Agent loop shape. Tool-calling loop on top of MemGPT-style virtual context. Memory blocks are always-visible XML-like sections prepended to the prompt; the agent can call memory tools to edit them, archive content, or search recall/archival memory. All state — memory, messages, reasoning, tool calls — is written to a database after each step, so the agent persists across server restarts and is addressable through the Letta REST API.
Primary use cases
- long-running personal/companion agents that retain user context across sessions
- research agents that accumulate facts in archival memory
- stateful customer-support agents exposed as a REST service
- MemGPT-style virtual-context experiments and continual learning
Key concepts
- Memory blocks (core memory) → cross-session-memory (docs) — Structured sections of the prompt that persist across all interactions and are always visible to the agent; the agent edits them via memory tools.
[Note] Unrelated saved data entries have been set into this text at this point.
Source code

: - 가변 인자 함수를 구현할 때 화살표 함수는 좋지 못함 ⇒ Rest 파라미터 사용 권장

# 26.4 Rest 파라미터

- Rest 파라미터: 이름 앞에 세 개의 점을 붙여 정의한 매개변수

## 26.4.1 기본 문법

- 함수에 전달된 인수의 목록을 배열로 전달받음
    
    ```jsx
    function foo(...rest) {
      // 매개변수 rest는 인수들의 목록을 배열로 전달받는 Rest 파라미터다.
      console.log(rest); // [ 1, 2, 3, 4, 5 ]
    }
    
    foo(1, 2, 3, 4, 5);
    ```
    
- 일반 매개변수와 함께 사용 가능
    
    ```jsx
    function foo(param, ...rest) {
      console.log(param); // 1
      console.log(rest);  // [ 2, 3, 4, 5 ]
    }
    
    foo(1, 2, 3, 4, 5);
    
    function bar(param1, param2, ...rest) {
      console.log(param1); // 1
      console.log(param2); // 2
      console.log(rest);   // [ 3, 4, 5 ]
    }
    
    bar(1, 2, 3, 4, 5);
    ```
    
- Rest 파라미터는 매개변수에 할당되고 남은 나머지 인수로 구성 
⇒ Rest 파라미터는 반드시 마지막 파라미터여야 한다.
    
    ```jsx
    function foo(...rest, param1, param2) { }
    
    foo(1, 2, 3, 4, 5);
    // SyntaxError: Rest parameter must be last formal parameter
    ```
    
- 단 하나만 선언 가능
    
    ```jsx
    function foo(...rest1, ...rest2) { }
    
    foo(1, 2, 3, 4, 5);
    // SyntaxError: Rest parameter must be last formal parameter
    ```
- Archival memory → vector-memory (docs) — Vector-DB store of long-term facts and knowledge; queried on demand via tools because contents cannot be pinned to the context window.
- Recall memory (docs) — Database table that logs the agent's full conversational history; surfaces older messages when needed.
- MemGPT virtual context → memgpt-paging (docs) — OS-inspired paging mechanism from the MemGPT paper: the agent self-manages what lives in the limited context window via tool calls.
- Letta REST API / stateful messages.create (docs) — Agents are addressed as stateful resources; client SDKs hit a REST endpoint that processes one user message and returns assistant, reasoning, tool-call, and tool-return messages.
Patterns this full-code implements —
- ★MemGPT-Style Paging
Letta is the production reimplementation of the MemGPT paper: the agent self-manages a finite context window via tool calls that page content between core, recall, and archival memory.
- ★★Cross-Session Memory
Memory blocks plus archival and recall memory persist across all interactions; the agent retains user/world facts between sessions.
- ★★Tool Use
Letta agents act exclusively through tool calls — memory edits, searches, and user-defined tools; the messages.create response surfaces ToolCallMessage and ToolReturnMessage.
- ★★Vector Memory
Archival memory is a semantically searchable vector DB that the agent queries on demand via tools when content cannot fit in core memory.
- ★★Agent Resumption
All agent state (memory, messages, reasoning, tool calls) is persisted in a database after every interaction, so the agent resumes from where it was on the next API call or after a restart.
- ★★Structured Output
Letta supports JSON mode and JSON-schema strict outputs via response_format in model_settings; the setting persists as part of agent state. The messages.create response is also a typed envelope of As…
- ·Five-Tier Memory Cascade
Letta exposes a tiered memory (in-context blocks, recall, archival) inherited from MemGPT; not exactly five tiers but the same cascade idea. Mapping is approximate, not vendor-named.